**Work task 1**
Answer these questions from the passage about Samuel Bankman-Fried's political contributions.
(a) What position does Jie Chen hold?
(b) Before which Senate committee was Bankman-Fried more tentative about appearing?
(c) What was FTX, according to the passage?
**Work task 2**
Please pick up the passage about Samuel Bankman-Fried's political contributions after its last sentence and carry it on.

**Reading passage**

※

This is how democracy works these days
Thomas Ferguson is Professor Emeritus, University of Massachusetts, Boston
Paul Jorgenson is Associate Professor and Director of Environmental Studies, University of Texas Rio Grande Valley
Jie Chen is University Statistician, University of Massachusetts
Cross-posted from INET
Late last week, Samuel Bankman-Fried, in the eyes of many our century’s answer to 18th-century fraudster John Law, Charles Ponzi, and the con artists who puffed tulips back in the Dutch Golden Age, allowed that he would be willing to testify before the House Committee on Financial Services. Curiously, for someone usually so eager to jump on stages where he could trumpet his determination to make the world a better place, Mr. Bankman-Fried was far more tentative about the possibility of appearing before the Senate Banking Committee.
That little factoid, reported with no real explanation in the media accounts we saw, suggested to us that a little basic research might be in order. Like everybody else, we were eyeing the astronomical totals of political contributions ascribed to Mr. Bankman-Fried (hereafter SBF), his colleagues, and FTX, the crypto-currency exchange that SBF ran before it filed for bankruptcy. But past experience with mass media and scholarly analyses of campaign finance suggested to us a deep dive into the data would still prove highly instructive.

※

**Records provided**
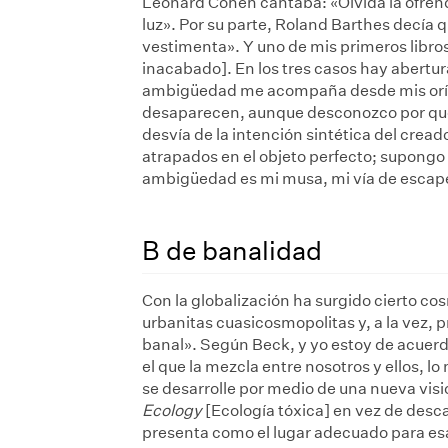
Leonard Cohen cantaba: «Olvida la ofrenda
luz». Por su parte, Roland Barthes decía q
vestimenta». Y uno de mis primeros libros
inacabado]. En los tres casos hay abertur
ambigüedad me acompaña desde mis oríge
desaparecen, aunque desconozco por qué.
desvía de la intención sintética del crea
atrapados en el objeto perfecto; supongo 
ambigüedad es mi musa, mi vía de escap
B de banalidad
Con la globalización ha surgido cierto c
urbanitas cuasicosmopolitas y, a la vez, 
banal». Según Beck, y yo estoy de acuer
el que la mezcla entre nosotros y ellos, lo 
se desarrolle por medio de una nueva visió
Ecology
[Ecología tóxica] en vez de desca
presenta como el lugar adecuado para esa 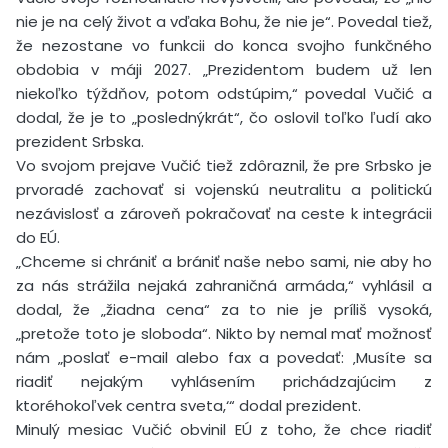
nie je na celý život a vďaka Bohu, že nie je“. Povedal tiež,
že nezostane vo funkcii do konca svojho funkčného
obdobia v máji 2027. „Prezidentom budem už len
niekoľko týždňov, potom odstúpim,“ povedal Vučić a
dodal, že je to „poslednýkrát“, čo oslovil toľko ľudí ako
prezident Srbska.
Vo svojom prejave Vučić tiež zdôraznil, že pre Srbsko je
prvoradé zachovať si vojenskú neutralitu a politickú
nezávislosť a zároveň pokračovať na ceste k integrácii
do EÚ.
„Chceme si chrániť a brániť naše nebo sami, nie aby ho
za nás strážila nejaká zahraničná armáda,“ vyhlásil a
dodal, že „žiadna cena“ za to nie je príliš vysoká,
„pretože toto je sloboda“. Nikto by nemal mať možnosť
nám „poslať e-mail alebo fax a povedať: ‚Musíte sa
riadiť nejakým vyhlásením prichádzajúcim z
ktoréhokoľvek centra sveta,‘“ dodal prezident.
Minulý mesiac Vučić obvinil EÚ z toho, že chce riadiť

※

**Reply 1**
(a) University Statistician, University of Massachusetts.
(b) The Senate Banking Committee.
(c) The crypto-currency exchange that Bankman-Fried ran before it filed for bankruptcy.

**Reply 2**
And so it turns out. In the interests of basic fairness and because so much data from the 2022 election cycle is still being posted on the websites of the Federal Election Commission and the Internal Revenue Service (which reports so-called “527” contributions usually neglected by journalists and scholars), we need to wave a few cautionary yellow flags about what we found.
Note first of all that as yet Mr. Bankman-Fried and his coworkers have not been convicted of anything, though the swiftness with which he and some of his colleagues made themselves scarce within the territorial United States as FTX imploded was striking. Recent comments and Congressional testimony by John J. Ray, the executive who is now presiding over the bankrupt shell of FTX, are also not encouraging. Indeed, coming from someone who helped liquidate Enron and a long line of other financial duds, they are downright chilling: “Never in my career have I seen such a complete failure of corporate controls and such a complete absence of trustworthy financial information as occurred here.”
We also take to heart warnings from public figures who admit they spent a lot more political money than the press recognized. While his recent public utterances clearly often mix poetry and truth, some of SBF’s statements on this score are noteworthy: “I donated to both parties. I donated about the same amount to both parties this year.” He added that “that was not generally known, because, despite Citizens United [the famous court case widely, if mostly mistakenly, blamed for opening the floodgates to giant waves of money in politics] being literally the highest-profile Supreme Court case of the decade and the thing everyone talks about when they talk about campaign finance, for some reason, in practice, no one could possibly fathom the idea that someone in practice actually gave dark.”
“Dark money,” of course refers to contributions that are laundered through gifts to qualifying charities that are not themselves required to report where the money came from, only whom it went to. Election money analysts, accordingly, can see the money gushing out, but not the invisible spring it really comes from. As we have documented from time to time, Mitch McConnell along with many other politicos, including nowadays many Democrats, are past masters of stuffing campaign piggybanks in this stealthy way.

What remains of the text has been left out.